I then talked about the role of allogeneic stem cell transplant in CLL. Allogeneic stem cell transplant using cells from a donor is the only approach we have right now which can cure CLL. It’s unfortunately not applicable to the vast majority of patients with CLL who are too frail and elderly to be able to withstand that type of approach. But what I used from that was if we can start to think about how a patient’s own immune system can attack the cancer, can we look at ways in which we could get someone’s own immune system to do that? So I talked about the way that CLL cells suppress patients’ own immune systems, ways we’re looking at to repair that, and in particular I talked about some recent data using these so-called CAR cells or chimeric antigen receptor cells, where a gene for a receptor is put into the T-cells, patients’ own T-cells, which then recognises the CLL cells. From the studies being performed at the University of Pennsylvania in Philadelphia, some very exciting data there suggesting we can switch on patients own cells to do this.

Lastly, Tait Shanafelt from the Mayo Clinic looked at the issue of how do we define fitness for chemotherapy with CLL. What are the factors we should think about and how do we decide what’s the right treatment for the right patient. Clearly you want to be able to offer your patients the most, and our patients want, the most effective therapy but we’ve got to balance that against the toxicity. The toxicity of these therapies is very much higher usually in patients who already have other diseases – heart disease, renal disease, those sorts of factors. What Dr Shanafelt did was took us through the current thinking about how is the right way to think about tailoring therapy. What comes out from that is that chronological age is not the factor that should be used. You can be 65, you can be very fit and you can tolerate therapy extremely well; you can be 75, be extremely fit and tolerate even aggressive chemotherapy well but you also could be quite frail and not able to tolerate that therapy. And we’re looking for more objective tools than just your doctor making that assessment of this looking at you walking in. I think that’s very important because we are seeing therapies now which are extremely effective in patients and we’re withholding that therapy because we don’t think the patient would tolerate it.

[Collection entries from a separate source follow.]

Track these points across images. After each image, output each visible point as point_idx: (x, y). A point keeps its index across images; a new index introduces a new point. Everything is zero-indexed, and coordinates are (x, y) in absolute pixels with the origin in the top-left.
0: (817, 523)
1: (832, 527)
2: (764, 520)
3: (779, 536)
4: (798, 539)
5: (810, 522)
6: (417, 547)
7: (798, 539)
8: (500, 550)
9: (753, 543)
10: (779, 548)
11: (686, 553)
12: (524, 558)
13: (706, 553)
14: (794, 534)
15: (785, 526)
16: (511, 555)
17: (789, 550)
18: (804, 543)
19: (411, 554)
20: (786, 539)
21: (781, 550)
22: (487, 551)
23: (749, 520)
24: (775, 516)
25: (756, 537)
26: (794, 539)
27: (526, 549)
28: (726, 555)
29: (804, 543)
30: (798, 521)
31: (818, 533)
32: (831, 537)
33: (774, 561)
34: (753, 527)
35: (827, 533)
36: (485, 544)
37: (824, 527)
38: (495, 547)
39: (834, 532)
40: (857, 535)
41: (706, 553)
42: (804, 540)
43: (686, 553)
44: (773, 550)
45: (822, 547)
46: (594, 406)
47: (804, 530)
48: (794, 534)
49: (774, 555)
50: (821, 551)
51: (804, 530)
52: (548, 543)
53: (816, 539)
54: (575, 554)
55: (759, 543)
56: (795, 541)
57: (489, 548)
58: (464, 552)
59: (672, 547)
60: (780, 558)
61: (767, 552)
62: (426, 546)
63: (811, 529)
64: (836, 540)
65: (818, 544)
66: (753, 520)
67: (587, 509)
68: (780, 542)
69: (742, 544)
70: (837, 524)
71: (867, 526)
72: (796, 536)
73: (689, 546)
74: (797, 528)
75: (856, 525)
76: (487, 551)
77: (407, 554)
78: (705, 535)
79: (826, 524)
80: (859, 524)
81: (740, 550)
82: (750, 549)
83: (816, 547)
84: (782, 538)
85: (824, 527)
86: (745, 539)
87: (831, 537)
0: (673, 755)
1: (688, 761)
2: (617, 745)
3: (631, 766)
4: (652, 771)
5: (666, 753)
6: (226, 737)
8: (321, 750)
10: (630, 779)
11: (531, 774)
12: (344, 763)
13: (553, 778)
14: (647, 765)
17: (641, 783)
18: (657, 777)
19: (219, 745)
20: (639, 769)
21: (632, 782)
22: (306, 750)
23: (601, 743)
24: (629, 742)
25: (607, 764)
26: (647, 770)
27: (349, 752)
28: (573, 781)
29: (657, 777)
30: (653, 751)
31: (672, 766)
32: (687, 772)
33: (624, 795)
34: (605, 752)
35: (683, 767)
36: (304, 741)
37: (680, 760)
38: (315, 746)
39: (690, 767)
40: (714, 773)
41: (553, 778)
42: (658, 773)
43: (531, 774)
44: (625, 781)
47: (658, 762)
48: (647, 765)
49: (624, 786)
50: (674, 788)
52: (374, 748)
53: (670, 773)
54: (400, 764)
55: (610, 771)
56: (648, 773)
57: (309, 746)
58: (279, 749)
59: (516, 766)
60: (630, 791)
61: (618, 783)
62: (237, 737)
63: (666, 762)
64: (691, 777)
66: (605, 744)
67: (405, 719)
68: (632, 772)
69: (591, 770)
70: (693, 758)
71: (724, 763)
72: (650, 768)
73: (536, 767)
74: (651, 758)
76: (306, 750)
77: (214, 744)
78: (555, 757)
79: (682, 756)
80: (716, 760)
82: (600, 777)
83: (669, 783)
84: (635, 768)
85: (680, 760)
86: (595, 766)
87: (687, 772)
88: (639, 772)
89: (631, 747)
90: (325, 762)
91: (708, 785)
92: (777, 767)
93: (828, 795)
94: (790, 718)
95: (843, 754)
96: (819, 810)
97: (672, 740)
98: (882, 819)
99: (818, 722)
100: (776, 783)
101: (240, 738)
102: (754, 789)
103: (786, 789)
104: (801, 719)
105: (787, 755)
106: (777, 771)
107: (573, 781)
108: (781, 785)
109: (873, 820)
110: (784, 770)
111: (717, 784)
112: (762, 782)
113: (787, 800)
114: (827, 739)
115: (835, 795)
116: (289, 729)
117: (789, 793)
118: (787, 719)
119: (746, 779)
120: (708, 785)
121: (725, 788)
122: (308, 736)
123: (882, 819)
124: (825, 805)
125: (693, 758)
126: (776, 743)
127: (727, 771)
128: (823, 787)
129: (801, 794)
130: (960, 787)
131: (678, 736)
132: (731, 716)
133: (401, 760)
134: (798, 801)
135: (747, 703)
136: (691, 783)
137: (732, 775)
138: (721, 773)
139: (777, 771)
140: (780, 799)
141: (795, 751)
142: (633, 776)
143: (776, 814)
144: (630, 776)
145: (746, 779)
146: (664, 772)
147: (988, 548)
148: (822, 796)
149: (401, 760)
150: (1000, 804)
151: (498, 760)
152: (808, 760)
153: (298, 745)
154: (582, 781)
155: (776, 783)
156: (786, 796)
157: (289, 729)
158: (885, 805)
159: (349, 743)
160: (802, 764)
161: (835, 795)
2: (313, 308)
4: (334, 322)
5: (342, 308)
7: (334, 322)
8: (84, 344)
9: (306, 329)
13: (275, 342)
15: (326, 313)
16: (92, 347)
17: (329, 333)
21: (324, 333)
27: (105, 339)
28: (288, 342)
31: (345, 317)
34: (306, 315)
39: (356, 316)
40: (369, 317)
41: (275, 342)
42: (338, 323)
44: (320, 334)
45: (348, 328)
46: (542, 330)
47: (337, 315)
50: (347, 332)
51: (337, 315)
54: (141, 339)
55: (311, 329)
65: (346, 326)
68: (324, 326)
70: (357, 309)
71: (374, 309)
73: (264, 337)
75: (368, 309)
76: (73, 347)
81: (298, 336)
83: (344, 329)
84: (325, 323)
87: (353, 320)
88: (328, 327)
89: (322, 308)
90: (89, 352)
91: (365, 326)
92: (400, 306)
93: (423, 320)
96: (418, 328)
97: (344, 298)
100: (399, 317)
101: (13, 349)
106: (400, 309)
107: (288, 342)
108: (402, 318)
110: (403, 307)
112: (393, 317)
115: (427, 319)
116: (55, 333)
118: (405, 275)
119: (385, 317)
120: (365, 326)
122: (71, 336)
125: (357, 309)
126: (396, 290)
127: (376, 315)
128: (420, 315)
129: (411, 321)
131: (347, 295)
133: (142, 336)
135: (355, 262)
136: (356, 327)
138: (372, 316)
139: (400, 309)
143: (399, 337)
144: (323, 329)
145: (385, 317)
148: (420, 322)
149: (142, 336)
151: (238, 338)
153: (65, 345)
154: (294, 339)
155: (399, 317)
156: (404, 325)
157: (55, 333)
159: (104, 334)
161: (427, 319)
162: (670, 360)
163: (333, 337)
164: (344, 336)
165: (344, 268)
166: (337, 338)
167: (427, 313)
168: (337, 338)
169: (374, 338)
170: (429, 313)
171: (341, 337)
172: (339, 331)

We really want to be doing that on very solid ground and Dr Shanafelt took us through the process of where we’ve got to. There’s a workshop which is being set up by the International Workshop for CLL looking at that factor and we’re trying to design a tool, which will be used in clinical trials in the first instance but eventually used in clinical practice in doctors’ offices, that can be used to assess whether or not a patient is able to tolerate more aggressive chemotherapies or not.